SOURCE DOCUMENT:
There’s no one “right” way. You need to make it clear to them that you’re not about to drop out of school and enter a monastery tomorrow but are instead just in the early stages of your discernment. You’re parents will obviously want what’s best for you and that includes not seeing you get hurt. So it’s understandable if they might be a little be concerned - especially if they think that you’re making a hasty decision. Again, make it clear that you’re not about to make any major, life-changing decisions any time soon!

-And finally, is it hard to get accepted into an order?

I’m never quite sure what to say when people ask me this question about the seminary. On the one hand, I don’t want to deter people, but on the other I don’t want to make it sound like there’s an open door policy. I guess what I can say is this, entering a seminary or religious order is a major decision and the application process reflects this. The order / diocese’s concern will be to make sure that you’ve though the decision very carefully and that you’re ready to make this decision.

TASK STATEMENT:
Answer these questions using the passage on discerning a religious vocation:
(a) What stage of discernment does the passage say to tell your parents you are in?
(b) When asked whether it is hard to get accepted, what two impressions does the writer want to avoid giving?
(c) What does the passage say the application process reflects?
The records play no part in working with the passage and can be left aside.

[Dataset items]

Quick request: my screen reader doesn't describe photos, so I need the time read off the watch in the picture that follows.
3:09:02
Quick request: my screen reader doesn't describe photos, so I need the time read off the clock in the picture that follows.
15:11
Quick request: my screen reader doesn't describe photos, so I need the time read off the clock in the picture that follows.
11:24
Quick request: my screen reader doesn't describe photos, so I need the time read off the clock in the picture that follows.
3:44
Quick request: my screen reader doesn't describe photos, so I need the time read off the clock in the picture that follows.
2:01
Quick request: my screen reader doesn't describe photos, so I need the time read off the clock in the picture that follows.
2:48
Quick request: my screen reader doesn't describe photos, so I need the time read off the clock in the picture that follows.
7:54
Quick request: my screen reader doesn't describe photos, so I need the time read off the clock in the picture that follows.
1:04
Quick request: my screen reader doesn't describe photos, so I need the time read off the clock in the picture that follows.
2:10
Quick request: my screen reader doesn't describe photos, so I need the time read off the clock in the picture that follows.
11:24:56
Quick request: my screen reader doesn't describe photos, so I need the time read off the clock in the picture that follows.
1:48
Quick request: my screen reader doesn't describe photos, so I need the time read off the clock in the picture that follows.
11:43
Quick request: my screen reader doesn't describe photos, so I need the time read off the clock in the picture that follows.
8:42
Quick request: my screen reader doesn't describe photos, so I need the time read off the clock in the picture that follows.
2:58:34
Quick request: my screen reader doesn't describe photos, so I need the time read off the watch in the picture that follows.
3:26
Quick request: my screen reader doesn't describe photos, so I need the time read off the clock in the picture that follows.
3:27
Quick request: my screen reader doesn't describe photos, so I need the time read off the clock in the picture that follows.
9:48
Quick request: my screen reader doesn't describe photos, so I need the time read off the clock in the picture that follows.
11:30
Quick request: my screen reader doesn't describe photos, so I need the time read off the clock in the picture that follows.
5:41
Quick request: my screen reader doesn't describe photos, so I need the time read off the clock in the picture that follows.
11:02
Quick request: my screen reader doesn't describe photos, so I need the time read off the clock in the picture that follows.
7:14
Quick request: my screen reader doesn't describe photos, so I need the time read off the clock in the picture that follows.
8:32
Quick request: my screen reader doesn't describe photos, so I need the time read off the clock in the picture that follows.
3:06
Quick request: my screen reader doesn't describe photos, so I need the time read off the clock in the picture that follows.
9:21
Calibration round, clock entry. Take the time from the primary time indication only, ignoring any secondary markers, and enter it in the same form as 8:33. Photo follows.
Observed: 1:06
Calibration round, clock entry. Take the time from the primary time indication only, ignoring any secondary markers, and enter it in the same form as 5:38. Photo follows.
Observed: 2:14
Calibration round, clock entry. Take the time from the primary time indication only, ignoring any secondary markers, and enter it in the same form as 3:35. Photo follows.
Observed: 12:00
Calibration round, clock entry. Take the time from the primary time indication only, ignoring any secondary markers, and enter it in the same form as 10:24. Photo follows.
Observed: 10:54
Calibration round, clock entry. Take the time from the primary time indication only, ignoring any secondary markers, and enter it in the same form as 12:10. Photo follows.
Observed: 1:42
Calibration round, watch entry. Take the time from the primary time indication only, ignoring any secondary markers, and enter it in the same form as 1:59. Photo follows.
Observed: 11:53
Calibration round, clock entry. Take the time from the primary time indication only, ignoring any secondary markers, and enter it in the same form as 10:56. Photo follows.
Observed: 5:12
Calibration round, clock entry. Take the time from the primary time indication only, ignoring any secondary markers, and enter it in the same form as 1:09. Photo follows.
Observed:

SOLUTION BELOW:
(a) The early stages of discernment.
(b) The writer doesn't want to deter people, and doesn't want to make it sound like there is an open door policy.
(c) That entering a seminary or religious order is a major decision.